Shifting face-to-face classes to virtual classes requires re-envisioning how to teach class content and to build effective classroom community. Here are some resources for how to do that transition effectively, in ways that honor our liberal arts context.

There will also be special @4 Spring 2020 programming, with notes and videos.

Puget Sound's Educational Technology page provides assistance with the technologies our campus supports for virtual teaching.

Connecticut College provides a small liberal arts college view of "11 Things to Consider When Moving Your Course Online" quickly during this outbreak.

"Hope Matters": Mays Imad offers 10 teaching strategies to support students and help them continue to learn during this time of uncertainty.

"8 Ways to Be More Inclusive in Your Zoom Teaching" offers strategies for making expectations clear and welcoming students into discussions online.

Purdue University's Repository for Online Teaching and Learning is a well-developed repository of strategies for teaching and learning that is organized into categories, such as online teaching persona, social presence, and cultural competence.

"Five Tips for Improving Online Discussion Boards" suggests ways to divide students into manageable working groups, direct discussion traffic, help students engage in specific ways, and help students interact with each other, and hold students accountable for doing the preparatory work necessary for successful engagement in discussion.

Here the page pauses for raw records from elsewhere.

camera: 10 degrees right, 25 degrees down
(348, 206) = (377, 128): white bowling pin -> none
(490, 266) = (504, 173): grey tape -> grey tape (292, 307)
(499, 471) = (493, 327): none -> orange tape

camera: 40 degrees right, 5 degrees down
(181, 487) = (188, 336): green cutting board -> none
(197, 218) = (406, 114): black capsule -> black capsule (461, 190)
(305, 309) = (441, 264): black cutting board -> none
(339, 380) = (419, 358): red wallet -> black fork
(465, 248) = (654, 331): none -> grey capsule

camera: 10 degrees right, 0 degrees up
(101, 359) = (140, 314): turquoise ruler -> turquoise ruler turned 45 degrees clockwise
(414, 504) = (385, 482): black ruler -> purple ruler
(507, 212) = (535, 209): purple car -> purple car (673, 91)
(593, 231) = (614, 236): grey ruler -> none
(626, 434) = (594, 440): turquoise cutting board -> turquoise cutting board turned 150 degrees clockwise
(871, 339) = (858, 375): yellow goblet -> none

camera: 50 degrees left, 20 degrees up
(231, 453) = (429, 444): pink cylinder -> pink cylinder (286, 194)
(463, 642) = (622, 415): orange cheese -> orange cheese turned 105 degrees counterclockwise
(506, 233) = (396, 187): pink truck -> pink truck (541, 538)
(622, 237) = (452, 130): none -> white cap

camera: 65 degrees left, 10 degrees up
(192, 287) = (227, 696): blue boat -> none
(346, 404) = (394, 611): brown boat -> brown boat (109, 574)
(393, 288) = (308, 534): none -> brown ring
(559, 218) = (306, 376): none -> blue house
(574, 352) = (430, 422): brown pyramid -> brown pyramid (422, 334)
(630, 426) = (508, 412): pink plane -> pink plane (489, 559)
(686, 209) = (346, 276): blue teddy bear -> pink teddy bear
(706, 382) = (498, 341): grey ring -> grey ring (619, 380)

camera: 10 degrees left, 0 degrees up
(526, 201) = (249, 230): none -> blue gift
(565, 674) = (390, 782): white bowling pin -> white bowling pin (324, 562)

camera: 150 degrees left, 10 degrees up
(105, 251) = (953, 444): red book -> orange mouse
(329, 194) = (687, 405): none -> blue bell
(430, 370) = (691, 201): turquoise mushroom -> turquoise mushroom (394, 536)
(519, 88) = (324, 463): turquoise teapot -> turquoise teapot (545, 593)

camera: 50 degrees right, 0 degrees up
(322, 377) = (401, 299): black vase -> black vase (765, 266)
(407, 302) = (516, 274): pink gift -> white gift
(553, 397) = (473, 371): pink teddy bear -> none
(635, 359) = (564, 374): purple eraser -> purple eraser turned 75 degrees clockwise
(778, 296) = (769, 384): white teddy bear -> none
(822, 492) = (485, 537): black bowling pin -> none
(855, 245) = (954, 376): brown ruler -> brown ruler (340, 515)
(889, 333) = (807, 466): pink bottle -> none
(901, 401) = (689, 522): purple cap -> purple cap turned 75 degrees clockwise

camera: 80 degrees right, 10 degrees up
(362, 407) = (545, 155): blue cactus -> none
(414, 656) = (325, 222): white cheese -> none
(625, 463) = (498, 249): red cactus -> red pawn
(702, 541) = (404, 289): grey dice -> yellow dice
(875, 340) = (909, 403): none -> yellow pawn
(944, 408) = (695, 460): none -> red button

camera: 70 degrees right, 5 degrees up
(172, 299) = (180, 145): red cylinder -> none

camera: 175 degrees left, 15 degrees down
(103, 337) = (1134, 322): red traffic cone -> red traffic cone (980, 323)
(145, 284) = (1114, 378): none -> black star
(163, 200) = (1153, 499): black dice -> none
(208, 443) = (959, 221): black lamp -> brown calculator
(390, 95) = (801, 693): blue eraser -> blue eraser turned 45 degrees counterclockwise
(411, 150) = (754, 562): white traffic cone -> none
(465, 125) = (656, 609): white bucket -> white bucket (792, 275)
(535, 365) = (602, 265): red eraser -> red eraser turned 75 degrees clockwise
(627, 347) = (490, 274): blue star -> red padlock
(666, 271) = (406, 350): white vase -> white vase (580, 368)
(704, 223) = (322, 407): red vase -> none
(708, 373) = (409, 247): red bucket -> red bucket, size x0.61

Duck of Minerva offers this helpful advice on the ongoing importance of the kind of face-to-face connections at which we already excel: “Maintaining connections with our students and keeping them engaged as our classes go online should take top priority. My research shows that when faculty build rapport with students, they are significantly more likely to stay enrolled and finish the class successfully. We can do this through just being ourselves in our videos, calling our students by name, reaching out through personal emails, and connecting on a human level. Our efforts are put to much better use engaging with our students rather than wrestling with technology… Our greatest priority right now should be retaining our students—especially our most at-risk students—for the remaining weeks of the semester. Multimedia elements can be helpful for engaging students in online classes, but even if you don’t have the ability or energy to add those right now, know that many of us have an advantage that online classes usually don’t—we already established in-person relationships with these students in the first part of the term. We just have to make sure we maintain those connections and keep them engaged for the rest of the term.”